:: Problem requirements ::
Please transcribe each of the records exactly as given.

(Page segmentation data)
########

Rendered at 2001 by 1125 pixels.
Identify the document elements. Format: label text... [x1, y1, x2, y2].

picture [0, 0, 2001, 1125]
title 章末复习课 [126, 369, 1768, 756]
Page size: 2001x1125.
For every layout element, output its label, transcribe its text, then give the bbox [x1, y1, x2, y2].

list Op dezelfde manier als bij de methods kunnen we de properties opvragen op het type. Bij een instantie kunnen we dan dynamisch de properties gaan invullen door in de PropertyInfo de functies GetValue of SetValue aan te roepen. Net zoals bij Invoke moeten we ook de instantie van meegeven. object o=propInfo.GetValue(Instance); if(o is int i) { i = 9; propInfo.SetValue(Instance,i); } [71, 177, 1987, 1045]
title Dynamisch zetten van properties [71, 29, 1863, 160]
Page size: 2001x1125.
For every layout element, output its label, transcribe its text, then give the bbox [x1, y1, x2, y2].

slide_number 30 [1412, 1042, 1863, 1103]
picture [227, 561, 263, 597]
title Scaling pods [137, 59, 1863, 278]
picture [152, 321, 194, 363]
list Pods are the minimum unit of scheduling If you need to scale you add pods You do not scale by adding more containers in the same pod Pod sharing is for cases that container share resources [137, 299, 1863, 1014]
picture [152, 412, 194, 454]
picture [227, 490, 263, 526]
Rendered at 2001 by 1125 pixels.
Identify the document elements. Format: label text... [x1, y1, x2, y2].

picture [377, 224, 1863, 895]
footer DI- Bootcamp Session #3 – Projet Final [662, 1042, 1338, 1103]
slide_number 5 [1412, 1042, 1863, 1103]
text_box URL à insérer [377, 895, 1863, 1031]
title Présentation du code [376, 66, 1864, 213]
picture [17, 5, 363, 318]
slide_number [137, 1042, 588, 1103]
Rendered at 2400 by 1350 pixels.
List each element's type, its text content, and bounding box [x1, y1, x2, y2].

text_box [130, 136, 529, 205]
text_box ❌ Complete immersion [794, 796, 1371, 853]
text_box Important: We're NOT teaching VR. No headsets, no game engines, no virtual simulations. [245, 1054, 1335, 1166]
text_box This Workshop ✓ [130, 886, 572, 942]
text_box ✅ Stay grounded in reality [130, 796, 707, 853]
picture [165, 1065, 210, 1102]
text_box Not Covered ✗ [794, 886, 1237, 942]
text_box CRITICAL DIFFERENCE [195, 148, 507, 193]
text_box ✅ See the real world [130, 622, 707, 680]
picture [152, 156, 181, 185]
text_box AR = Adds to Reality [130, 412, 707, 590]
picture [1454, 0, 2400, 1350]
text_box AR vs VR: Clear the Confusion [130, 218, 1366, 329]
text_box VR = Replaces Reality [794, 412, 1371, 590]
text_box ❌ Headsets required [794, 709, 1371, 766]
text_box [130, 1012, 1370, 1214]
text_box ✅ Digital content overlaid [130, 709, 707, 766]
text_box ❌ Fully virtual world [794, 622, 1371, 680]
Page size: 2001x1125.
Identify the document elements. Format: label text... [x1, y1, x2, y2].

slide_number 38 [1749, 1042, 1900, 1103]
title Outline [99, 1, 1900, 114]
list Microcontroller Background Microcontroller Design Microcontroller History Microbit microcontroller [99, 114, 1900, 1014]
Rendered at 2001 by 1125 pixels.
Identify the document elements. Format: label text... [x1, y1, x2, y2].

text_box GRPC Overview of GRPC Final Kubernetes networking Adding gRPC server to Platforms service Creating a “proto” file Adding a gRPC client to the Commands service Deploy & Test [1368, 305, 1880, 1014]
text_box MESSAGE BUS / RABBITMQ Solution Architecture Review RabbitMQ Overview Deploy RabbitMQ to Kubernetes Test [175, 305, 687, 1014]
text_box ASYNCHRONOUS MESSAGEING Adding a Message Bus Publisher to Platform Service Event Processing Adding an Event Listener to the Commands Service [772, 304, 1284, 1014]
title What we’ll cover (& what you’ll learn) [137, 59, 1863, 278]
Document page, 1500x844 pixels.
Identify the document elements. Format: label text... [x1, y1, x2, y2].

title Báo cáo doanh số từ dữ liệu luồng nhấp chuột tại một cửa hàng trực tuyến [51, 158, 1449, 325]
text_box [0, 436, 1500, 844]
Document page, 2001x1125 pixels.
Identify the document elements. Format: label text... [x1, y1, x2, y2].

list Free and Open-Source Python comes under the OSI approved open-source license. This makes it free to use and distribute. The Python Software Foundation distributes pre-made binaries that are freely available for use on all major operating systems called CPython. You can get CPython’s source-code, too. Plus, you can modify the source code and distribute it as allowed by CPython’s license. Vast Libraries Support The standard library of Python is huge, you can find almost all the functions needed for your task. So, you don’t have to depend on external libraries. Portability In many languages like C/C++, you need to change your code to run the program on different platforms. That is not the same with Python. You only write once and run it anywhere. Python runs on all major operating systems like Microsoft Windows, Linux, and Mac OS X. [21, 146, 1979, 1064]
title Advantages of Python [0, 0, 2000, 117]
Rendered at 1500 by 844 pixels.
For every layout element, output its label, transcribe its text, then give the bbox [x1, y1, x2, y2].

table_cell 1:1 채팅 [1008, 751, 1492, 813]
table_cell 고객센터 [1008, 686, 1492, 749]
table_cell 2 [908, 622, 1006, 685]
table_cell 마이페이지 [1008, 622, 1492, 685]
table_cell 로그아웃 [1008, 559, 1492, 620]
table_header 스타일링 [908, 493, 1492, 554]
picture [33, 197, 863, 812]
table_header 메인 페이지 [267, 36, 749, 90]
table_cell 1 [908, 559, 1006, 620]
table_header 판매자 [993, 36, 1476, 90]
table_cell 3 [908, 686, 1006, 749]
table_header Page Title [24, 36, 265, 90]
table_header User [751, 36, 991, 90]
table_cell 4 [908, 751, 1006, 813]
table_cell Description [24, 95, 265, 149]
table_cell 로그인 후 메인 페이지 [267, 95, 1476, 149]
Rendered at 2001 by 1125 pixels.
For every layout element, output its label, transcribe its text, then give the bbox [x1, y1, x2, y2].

########

:: Exercise result ::
Rendered at 2001 by 1125 pixels.
Identify the document elements. Format: label text... [x1, y1, x2, y2].

picture [0, 0, 2001, 1125]
title 章末复习课 [126, 369, 1768, 756]
Page size: 2001x1125.
For every layout element, output its label, transcribe its text, then give the bbox [x1, y1, x2, y2].

list Op dezelfde manier als bij de methods kunnen we de properties opvragen op het type. Bij een instantie kunnen we dan dynamisch de properties gaan invullen door in de PropertyInfo de functies GetValue of SetValue aan te roepen. Net zoals bij Invoke moeten we ook de instantie van meegeven. object o=propInfo.GetValue(Instance); if(o is int i) { i = 9; propInfo.SetValue(Instance,i); } [71, 177, 1987, 1045]
title Dynamisch zetten van properties [71, 29, 1863, 160]
Page size: 2001x1125.
For every layout element, output its label, transcribe its text, then give the bbox [x1, y1, x2, y2].

slide_number 30 [1412, 1042, 1863, 1103]
picture [227, 561, 263, 597]
title Scaling pods [137, 59, 1863, 278]
picture [152, 321, 194, 363]
list Pods are the minimum unit of scheduling If you need to scale you add pods You do not scale by adding more containers in the same pod Pod sharing is for cases that container share resources [137, 299, 1863, 1014]
picture [152, 412, 194, 454]
picture [227, 490, 263, 526]
Rendered at 2001 by 1125 pixels.
Identify the document elements. Format: label text... [x1, y1, x2, y2].

picture [377, 224, 1863, 895]
footer DI- Bootcamp Session #3 – Projet Final [662, 1042, 1338, 1103]
slide_number 5 [1412, 1042, 1863, 1103]
text_box URL à insérer [377, 895, 1863, 1031]
title Présentation du code [376, 66, 1864, 213]
picture [17, 5, 363, 318]
slide_number [137, 1042, 588, 1103]
Rendered at 2400 by 1350 pixels.
List each element's type, its text content, and bounding box [x1, y1, x2, y2].

text_box [130, 136, 529, 205]
text_box ❌ Complete immersion [794, 796, 1371, 853]
text_box Important: We're NOT teaching VR. No headsets, no game engines, no virtual simulations. [245, 1054, 1335, 1166]
text_box This Workshop ✓ [130, 886, 572, 942]
text_box ✅ Stay grounded in reality [130, 796, 707, 853]
picture [165, 1065, 210, 1102]
text_box Not Covered ✗ [794, 886, 1237, 942]
text_box CRITICAL DIFFERENCE [195, 148, 507, 193]
text_box ✅ See the real world [130, 622, 707, 680]
picture [152, 156, 181, 185]
text_box AR = Adds to Reality [130, 412, 707, 590]
picture [1454, 0, 2400, 1350]
text_box AR vs VR: Clear the Confusion [130, 218, 1366, 329]
text_box VR = Replaces Reality [794, 412, 1371, 590]
text_box ❌ Headsets required [794, 709, 1371, 766]
text_box [130, 1012, 1370, 1214]
text_box ✅ Digital content overlaid [130, 709, 707, 766]
text_box ❌ Fully virtual world [794, 622, 1371, 680]
Page size: 2001x1125.
Identify the document elements. Format: label text... [x1, y1, x2, y2].

slide_number 38 [1749, 1042, 1900, 1103]
title Outline [99, 1, 1900, 114]
list Microcontroller Background Microcontroller Design Microcontroller History Microbit microcontroller [99, 114, 1900, 1014]
Rendered at 2001 by 1125 pixels.
Identify the document elements. Format: label text... [x1, y1, x2, y2].

text_box GRPC Overview of GRPC Final Kubernetes networking Adding gRPC server to Platforms service Creating a “proto” file Adding a gRPC client to the Commands service Deploy & Test [1368, 305, 1880, 1014]
text_box MESSAGE BUS / RABBITMQ Solution Architecture Review RabbitMQ Overview Deploy RabbitMQ to Kubernetes Test [175, 305, 687, 1014]
text_box ASYNCHRONOUS MESSAGEING Adding a Message Bus Publisher to Platform Service Event Processing Adding an Event Listener to the Commands Service [772, 304, 1284, 1014]
title What we’ll cover (& what you’ll learn) [137, 59, 1863, 278]
Document page, 1500x844 pixels.
Identify the document elements. Format: label text... [x1, y1, x2, y2].

title Báo cáo doanh số từ dữ liệu luồng nhấp chuột tại một cửa hàng trực tuyến [51, 158, 1449, 325]
text_box [0, 436, 1500, 844]
Document page, 2001x1125 pixels.
Identify the document elements. Format: label text... [x1, y1, x2, y2].

list Free and Open-Source Python comes under the OSI approved open-source license. This makes it free to use and distribute. The Python Software Foundation distributes pre-made binaries that are freely available for use on all major operating systems called CPython. You can get CPython’s source-code, too. Plus, you can modify the source code and distribute it as allowed by CPython’s license. Vast Libraries Support The standard library of Python is huge, you can find almost all the functions needed for your task. So, you don’t have to depend on external libraries. Portability In many languages like C/C++, you need to change your code to run the program on different platforms. That is not the same with Python. You only write once and run it anywhere. Python runs on all major operating systems like Microsoft Windows, Linux, and Mac OS X. [21, 146, 1979, 1064]
title Advantages of Python [0, 0, 2000, 117]
Rendered at 1500 by 844 pixels.
For every layout element, output its label, transcribe its text, then give the bbox [x1, y1, x2, y2].

table_cell 1:1 채팅 [1008, 751, 1492, 813]
table_cell 고객센터 [1008, 686, 1492, 749]
table_cell 2 [908, 622, 1006, 685]
table_cell 마이페이지 [1008, 622, 1492, 685]
table_cell 로그아웃 [1008, 559, 1492, 620]
table_header 스타일링 [908, 493, 1492, 554]
picture [33, 197, 863, 812]
table_header 메인 페이지 [267, 36, 749, 90]
table_cell 1 [908, 559, 1006, 620]
table_header 판매자 [993, 36, 1476, 90]
table_cell 3 [908, 686, 1006, 749]
table_header Page Title [24, 36, 265, 90]
table_header User [751, 36, 991, 90]
table_cell 4 [908, 751, 1006, 813]
table_cell Description [24, 95, 265, 149]
table_cell 로그인 후 메인 페이지 [267, 95, 1476, 149]
Rendered at 2001 by 1125 pixels.
For every layout element, output its label, transcribe its text, then give the bbox [x1, y1, x2, y2].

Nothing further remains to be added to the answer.